Bloc de texte:
^^^^^^^^^^^^^^^^

Les conduites addictives en anesthésie réanimation: à propos d’un cas

 

Issam Serghini1,&, Hicham Anass El Jalil1, Sidi Mohamed Hanafi1, Abdelkrim Mahmoudi1

 

1Service d’Anesthésie Réanimation, Hôpital Militaire Moulay Ismail, Meknés, Maroc

 

 

&Auteur correspondant
Issam Serghini, Service d’Anesthésie Réanimation, Hôpital Militaire Moulay Ismail, Meknés, Maroc

 

 

Introduction

L’addiction se caractérise par la dépendance, c’est-à-dire, l’impossibilité répétée de contrôler un comportement et la poursuite de ce comportement en dépit de la connaissance des conséquences négatives. Une conduite addictive peut être liée à des produits: alcool, tabac, drogues ou médicaments [4]. La prévention joue un rôle essentiel dans la prise en charge des conduites addictives à des produits. En France, de nombreux efforts sont et ont été déjà faits dans le domaine de la prévention primaire. Ils restent malheureusement insuffisants. La particularité de l’addiction en milieu anesthésique est l’usage des opiacés par voie intraveineuse [1-3]. Ainsi, la prévention secondaire, tel que le dépistage des consommateurs à risque, devient un recours important, tout particulièrement dans le domaine professionnel [5]. À travers ce travail, nous en rapportons un cas.

 

 

Patient et observation

Il s’agit d’un homme de 58 ans, infirmier anesthésiste de fonction, tabagique chronique, suivi depuis 20 ans en psychiatrie pour stress post traumatique ayant comme habitus toxiques des conduites toxicophiles depuis 15 ans (appétences aux benzodiazépines par voie intraveineuse au niveau fémorale), admis au service accueil des urgences de l’hôpital militaire Moulay Ismail de Meknés pour un faux anévrysme septique de l’artère fémorale commune droite rompu (Figure 1).

^^^^^^^^^^^^^^^^

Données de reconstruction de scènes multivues

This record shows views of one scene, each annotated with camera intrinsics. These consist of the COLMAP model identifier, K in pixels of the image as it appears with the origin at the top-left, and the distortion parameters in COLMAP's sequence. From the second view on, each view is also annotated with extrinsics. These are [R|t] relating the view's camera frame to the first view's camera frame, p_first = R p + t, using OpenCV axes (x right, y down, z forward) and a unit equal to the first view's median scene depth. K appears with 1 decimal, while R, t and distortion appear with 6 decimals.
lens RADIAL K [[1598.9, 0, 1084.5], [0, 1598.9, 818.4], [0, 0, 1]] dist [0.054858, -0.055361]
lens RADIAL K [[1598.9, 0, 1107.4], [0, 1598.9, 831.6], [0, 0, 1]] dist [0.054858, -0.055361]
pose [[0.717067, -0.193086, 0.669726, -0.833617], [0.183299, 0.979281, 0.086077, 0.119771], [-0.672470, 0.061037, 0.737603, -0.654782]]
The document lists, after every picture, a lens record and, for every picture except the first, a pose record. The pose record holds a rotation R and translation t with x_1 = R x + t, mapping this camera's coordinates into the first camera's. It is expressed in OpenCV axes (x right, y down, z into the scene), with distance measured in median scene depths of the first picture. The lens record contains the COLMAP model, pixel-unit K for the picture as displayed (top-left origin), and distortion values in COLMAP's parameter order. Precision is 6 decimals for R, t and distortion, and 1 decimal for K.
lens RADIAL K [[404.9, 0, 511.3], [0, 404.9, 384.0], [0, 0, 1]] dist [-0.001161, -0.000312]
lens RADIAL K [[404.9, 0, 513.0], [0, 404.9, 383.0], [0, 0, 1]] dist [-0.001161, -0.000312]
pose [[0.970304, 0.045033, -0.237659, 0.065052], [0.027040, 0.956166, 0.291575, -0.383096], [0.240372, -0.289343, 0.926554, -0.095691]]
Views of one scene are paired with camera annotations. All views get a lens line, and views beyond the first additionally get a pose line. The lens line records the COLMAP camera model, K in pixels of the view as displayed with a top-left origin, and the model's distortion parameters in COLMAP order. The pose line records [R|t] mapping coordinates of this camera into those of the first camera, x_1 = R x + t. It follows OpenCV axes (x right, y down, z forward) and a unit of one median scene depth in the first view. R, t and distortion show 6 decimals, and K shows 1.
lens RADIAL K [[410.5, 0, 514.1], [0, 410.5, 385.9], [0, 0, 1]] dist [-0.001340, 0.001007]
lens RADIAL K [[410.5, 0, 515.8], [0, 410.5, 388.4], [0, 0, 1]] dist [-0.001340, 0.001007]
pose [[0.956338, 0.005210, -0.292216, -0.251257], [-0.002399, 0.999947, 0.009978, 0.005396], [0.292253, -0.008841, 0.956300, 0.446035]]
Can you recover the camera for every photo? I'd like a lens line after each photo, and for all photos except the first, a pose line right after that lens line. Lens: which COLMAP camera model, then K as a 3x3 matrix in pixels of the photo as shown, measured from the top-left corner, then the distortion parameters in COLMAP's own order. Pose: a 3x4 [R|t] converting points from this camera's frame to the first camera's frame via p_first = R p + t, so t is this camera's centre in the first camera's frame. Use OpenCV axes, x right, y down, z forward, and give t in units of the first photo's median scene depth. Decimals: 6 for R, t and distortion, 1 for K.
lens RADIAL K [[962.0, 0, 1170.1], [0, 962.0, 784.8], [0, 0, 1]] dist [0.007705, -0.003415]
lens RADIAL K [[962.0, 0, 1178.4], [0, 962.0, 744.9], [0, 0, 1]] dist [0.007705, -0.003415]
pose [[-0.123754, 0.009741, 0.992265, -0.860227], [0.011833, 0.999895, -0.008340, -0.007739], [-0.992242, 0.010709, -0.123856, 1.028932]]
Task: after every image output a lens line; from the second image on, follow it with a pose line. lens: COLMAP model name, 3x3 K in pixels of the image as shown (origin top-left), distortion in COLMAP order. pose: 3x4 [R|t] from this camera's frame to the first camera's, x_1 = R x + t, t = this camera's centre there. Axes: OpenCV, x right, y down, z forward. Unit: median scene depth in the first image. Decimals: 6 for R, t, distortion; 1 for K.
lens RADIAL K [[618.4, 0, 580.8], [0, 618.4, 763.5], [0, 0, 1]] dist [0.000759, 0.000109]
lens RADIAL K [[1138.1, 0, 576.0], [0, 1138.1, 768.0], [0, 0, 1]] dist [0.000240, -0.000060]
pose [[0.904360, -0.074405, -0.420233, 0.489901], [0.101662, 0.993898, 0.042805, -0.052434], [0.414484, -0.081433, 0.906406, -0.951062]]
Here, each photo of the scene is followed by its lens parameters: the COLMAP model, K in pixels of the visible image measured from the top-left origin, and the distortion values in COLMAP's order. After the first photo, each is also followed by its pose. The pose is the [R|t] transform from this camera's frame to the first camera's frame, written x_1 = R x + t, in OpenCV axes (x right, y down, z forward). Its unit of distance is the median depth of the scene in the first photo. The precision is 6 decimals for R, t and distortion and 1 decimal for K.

^^^^^^^^^^^^^^^^

Exercice 1: D'après le texte sur les conduites addictives, depuis combien de temps le patient est-il suivi en psychiatrie, et pour quel motif ?
Exercice 2: Indiquez si chacune des affirmations suivantes concorde avec le texte sur les conduites addictives, en répondant par oui ou par non et en citant les mots du texte qui tranchent. (a) En milieu anesthésique, l'addiction se distingue par l'usage intraveineux des opiacés. (b) Le patient exerce la fonction de médecin anesthésiste. (c) Les efforts de prévention primaire menés en France sont jugés suffisants.
Les données ci-dessus n'interviennent pas dans ce travail.

Réponse 1: Il est suivi depuis 20 ans pour un stress post traumatique.

Réponse 2:
(a) Oui : « La particularité de l’addiction en milieu anesthésique est l’usage des opiacés par voie intraveineuse ».
(b) Non : « infirmier anesthésiste de fonction ».
(c) Non : « Ils restent malheureusement insuffisants. »